Trevor Phillips

Diary – 26 April 2008

Trevor Phillips debates immigration and follows Chelsea in Europe

issue 26 April 2008

It’s Powell week. I am due to speak at the site of his infamous ‘rivers of blood’ speech on Sunday, a rather clever idea dreamed up by my colleagues at the Equality and Human Rights Commission, Kamal Ahmed and Patrick Diamond. I must admit I had initial reservations about the proposal. After all, I am a serious public official, and among our breed the idea of speaking in plain English to the Great British Public about things that actually bother them has never found much favour. However, I can see the value of trying to kick-start a new debate about immigration. We are no longer the country of colonial immigration into which I was born. The real migration issue today is economic — how we ride the tidal wave of talented people which is sweeping across the globe. Other nations are cherry-picking the best while we fret over whether we can ‘afford’ more immigrants. The truth is that if we don’t compete, our grandchildren will curse us for leaving them to survive in an economic backwater called Britain unless, that is, they can get work permits to the world’s dominant economies — China, India, Brazil, Australia and the USA.

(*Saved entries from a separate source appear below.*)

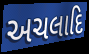
અચલાદિ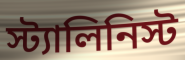
স্ট্যালিনিস্টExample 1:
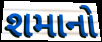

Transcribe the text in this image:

શમાનો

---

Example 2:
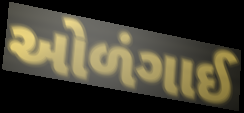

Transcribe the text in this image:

ઓળંગાઈ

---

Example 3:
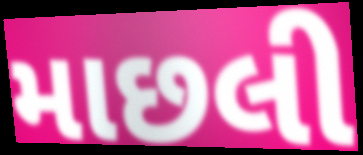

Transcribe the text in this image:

માછલી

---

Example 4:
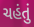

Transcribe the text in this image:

ચહંતું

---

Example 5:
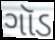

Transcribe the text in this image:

ગૉડ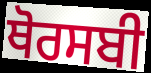
ਥੋਰਸਬੀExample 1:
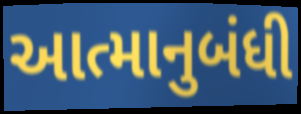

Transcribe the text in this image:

આત્માનુબંધી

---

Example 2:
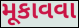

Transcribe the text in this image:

મૂકાવવા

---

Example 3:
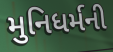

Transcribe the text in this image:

મુનિધર્મની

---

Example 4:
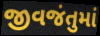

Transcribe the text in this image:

જીવજંતુમાં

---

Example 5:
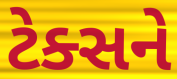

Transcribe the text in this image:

ટેક્સનેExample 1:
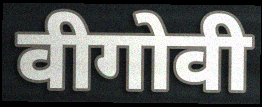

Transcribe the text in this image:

वीगोवी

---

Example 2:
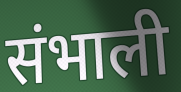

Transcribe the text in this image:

संभाली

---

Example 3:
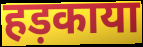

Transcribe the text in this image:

हड़काया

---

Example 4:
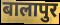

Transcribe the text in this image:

बालापुर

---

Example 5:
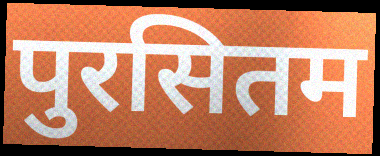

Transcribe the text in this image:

पुरसितमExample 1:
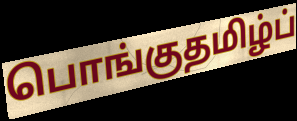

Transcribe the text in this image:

பொங்குதமிழ்ப்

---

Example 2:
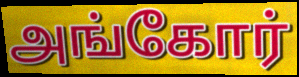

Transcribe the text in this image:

அங்கோர்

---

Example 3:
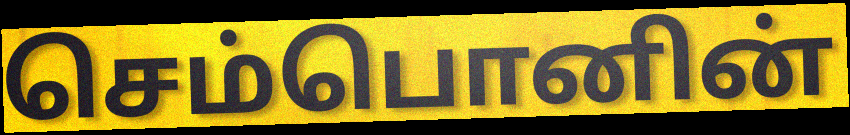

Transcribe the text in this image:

I reflect on all this as I sit on the platform at the annual meeting of the gay rights pressure group, Stonewall. The QEII Conference Centre hall is packed, not with stereotypical Village People lookalikes, but earnest folk from Britain’s biggest companies, worrying about how to make sure that their companies gets their hands on the so-called ‘pink pound’, a billion-plus bonus that Ben Summerskill, the organisation’s chief executive, has deployed brilliantly. My guess is that most of the 300 or so people listening to me aren’t lesbian or gay at all, but just see this diversity thing as good business. The man from the Royal Bank of Scotland, who is middle-aged, and what our red-tops would describe as a ‘family man’, i.e.